Enes bin Malik; “Ben, Rasulullah (Sallallahu Aleyhi ve Sellem)'den şu buyruğu işittim!
Benim ummetim, dalâlet uzerinde subhesiz toplanmaz (birleşmez). Bu itibarla siz (ummetim arasında) bir ihtilaf gördüğünüz zaman büyuk Müsluman topluluğundan ayrılmayınız."
(İbn Mâce, Fiten, Bab 8, Hadis no: 3950)
İşte Hazret-i Peygamber (asm) buyurduğu “ümmetim asla dalalet üzerinde birleşmez" sözü “sevad-ı azam” kavramı ile ifade edilmiştir. Bu ifade günümüzde seçimle ve demokratik cumhuriyetle anlam kazanmaktadır. Yoksa kralların şahsi düşüncesini kanun gören anlayışla bir alakası yoktur.
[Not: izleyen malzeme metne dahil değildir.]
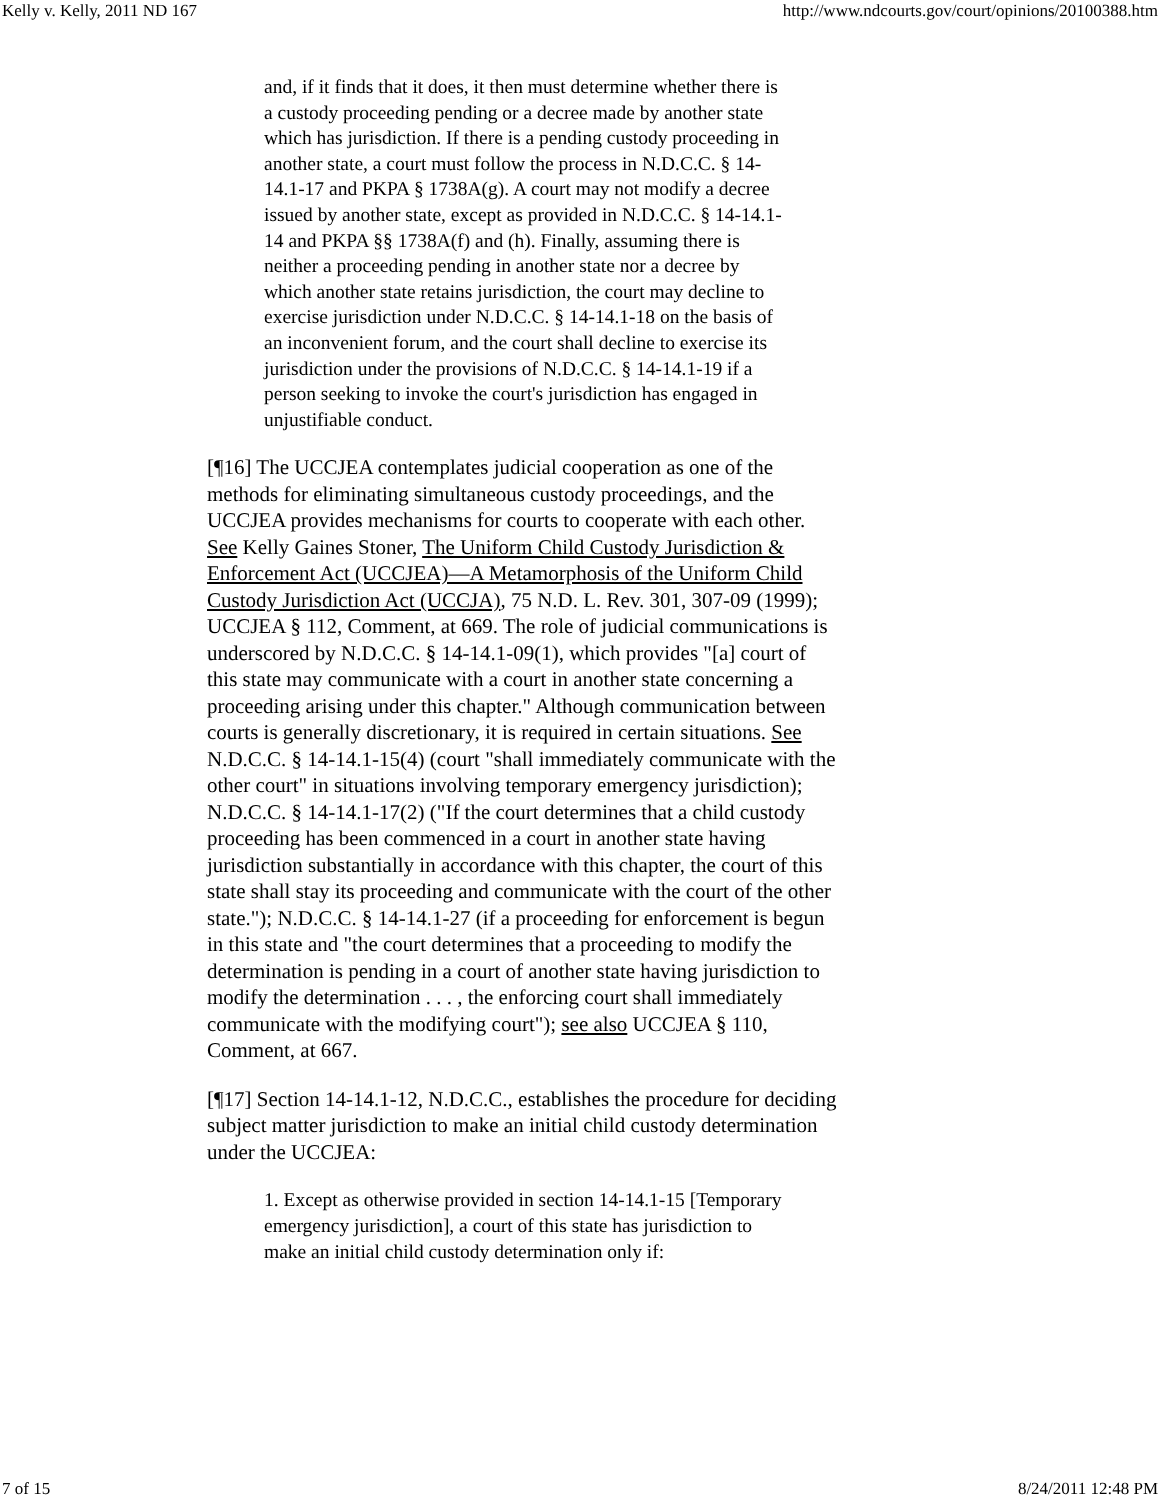Kelly v. Kelly, 2011 ND 167 http://www.ndcourts.gov/court/opinions/20100388.htm
and, if it finds that it does, it then must determine whether there is a custody proceeding pending or a decree made by another state which has jurisdiction. If there is a pending custody proceeding in another state, a court must follow the process in N.D.C.C. § 14-14.1-17 and PKPA § 1738A(g). A court may not modify a decree issued by another state, except as provided in N.D.C.C. § 14-14.1-14 and PKPA §§ 1738A(f) and (h). Finally, assuming there is neither a proceeding pending in another state nor a decree by which another state retains jurisdiction, the court may decline to exercise jurisdiction under N.D.C.C. § 14-14.1-18 on the basis of an inconvenient forum, and the court shall decline to exercise its jurisdiction under the provisions of N.D.C.C. § 14-14.1-19 if a person seeking to invoke the court's jurisdiction has engaged in unjustifiable conduct.
[¶16] The UCCJEA contemplates judicial cooperation as one of the methods for eliminating simultaneous custody proceedings, and the UCCJEA provides mechanisms for courts to cooperate with each other. See Kelly Gaines Stoner, The Uniform Child Custody Jurisdiction & Enforcement Act (UCCJEA)—A Metamorphosis of the Uniform Child Custody Jurisdiction Act (UCCJA), 75 N.D. L. Rev. 301, 307-09 (1999); UCCJEA § 112, Comment, at 669. The role of judicial communications is underscored by N.D.C.C. § 14-14.1-09(1), which provides "[a] court of this state may communicate with a court in another state concerning a proceeding arising under this chapter." Although communication between courts is generally discretionary, it is required in certain situations. See N.D.C.C. § 14-14.1-15(4) (court "shall immediately communicate with the other court" in situations involving temporary emergency jurisdiction); N.D.C.C. § 14-14.1-17(2) ("If the court determines that a child custody proceeding has been commenced in a court in another state having jurisdiction substantially in accordance with this chapter, the court of this state shall stay its proceeding and communicate with the court of the other state."); N.D.C.C. § 14-14.1-27 (if a proceeding for enforcement is begun in this state and "the court determines that a proceeding to modify the determination is pending in a court of another state having jurisdiction to modify the determination . . . , the enforcing court shall immediately communicate with the modifying court"); see also UCCJEA § 110, Comment, at 667.
[¶17] Section 14-14.1-12, N.D.C.C., establishes the procedure for deciding subject matter jurisdiction to make an initial child custody determination under the UCCJEA:
1. Except as otherwise provided in section 14-14.1-15 [Temporary emergency jurisdiction], a court of this state has jurisdiction to make an initial child custody determination only if:
7 of 15 8/24/2011 12:48 PM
İstikbalin yalnız ve yalnız İslâmiyet'in olacağına delil olacak ve 108 yıl önce Şam’da okunan bir hutbeyi örnek vermek istiyorum. Yeis ve karamsarlığın başını kesmek ve ümitli olmayı ki; Kuran emridir her Müslüman’a gösteren kuvvetli bir hitabettir.
“Hâkim, hakaik-i Kur'aniye ve imaniye olacaktır. Kader-i İlahî ve kısmetimize razı olmalıyız ki, bize parlak bir istikbal, ecnebilere müşevveş bir mâzi düşmüştür. Bunun delili çoktur, işte birkaç tanesi:
1. Hakikat-ı İslamiyet’in kuvveti nispetinde, Müslümanlar o kuvvete göre hareket etmeleri derecesinde ehl-i İslâm terakki etmiştir. Ne zaman ki ehl-i İslâm'ın hakikat-ı İslâmiye'de za'fiyet göstermiş işte o zaman vahşete düşmüş gerileyerek herc ü merc içinde belalara, mağlubiyetlere maruz kalmışlardır. Tarih buna şahittir.
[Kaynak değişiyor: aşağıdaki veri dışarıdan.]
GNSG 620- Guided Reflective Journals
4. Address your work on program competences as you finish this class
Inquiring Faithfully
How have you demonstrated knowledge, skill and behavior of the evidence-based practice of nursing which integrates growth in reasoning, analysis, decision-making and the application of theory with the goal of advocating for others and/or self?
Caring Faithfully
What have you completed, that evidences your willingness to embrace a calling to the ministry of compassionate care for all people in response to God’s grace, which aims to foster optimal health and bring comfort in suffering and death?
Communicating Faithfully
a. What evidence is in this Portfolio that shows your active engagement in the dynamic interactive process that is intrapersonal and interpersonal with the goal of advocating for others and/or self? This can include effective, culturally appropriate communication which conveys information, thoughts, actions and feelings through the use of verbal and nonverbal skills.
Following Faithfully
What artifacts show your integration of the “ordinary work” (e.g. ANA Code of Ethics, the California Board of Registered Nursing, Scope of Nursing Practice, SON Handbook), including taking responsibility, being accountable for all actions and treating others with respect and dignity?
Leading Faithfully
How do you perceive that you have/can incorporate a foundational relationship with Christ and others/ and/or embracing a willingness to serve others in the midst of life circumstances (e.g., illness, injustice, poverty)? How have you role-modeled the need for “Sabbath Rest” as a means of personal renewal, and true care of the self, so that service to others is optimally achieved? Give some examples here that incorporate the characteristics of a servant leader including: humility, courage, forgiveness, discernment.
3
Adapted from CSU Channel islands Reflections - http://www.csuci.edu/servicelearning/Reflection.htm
2. Eğer biz ahlâk-ı İslâmiye’nin ve hakaik-i imaniyenin kemalâtını fiillerimizle göstersek, sair dinlerin tâbileri elbette cemaatlerle İslamiyet’e girecekler; belki Küre-i Arz'ın bazı kıt'aları ve devletleri de İslâmiyet'e dehalet edecekler.
3. Biz Kur'an anlamaya çalışan Müslümanlar, bürhana, delile tâbi oluyoruz. Akıl, fikir ve kalbimizle hakaik-i imaniyeye giriyoruz. Başka dinlerin bazı fertleri gibi ruhbanları taklit için bürhanı bırakmıyoruz. Onun için akıl ve ilim ve fen hükmettiği istikbalde, elbette bürhan-ı aklîye istinat eden ve bütün hükümlerini akla tespit ettiren Kur'an hükmedecektir.
4. Ecnebilerin cehli ve o zamanda vahşetleri ve dinlerine taassupları kırılmıştır. Marifet ve medeniyetin güzellikleri bu taassubu ve acımasızlığı yıkmıştır.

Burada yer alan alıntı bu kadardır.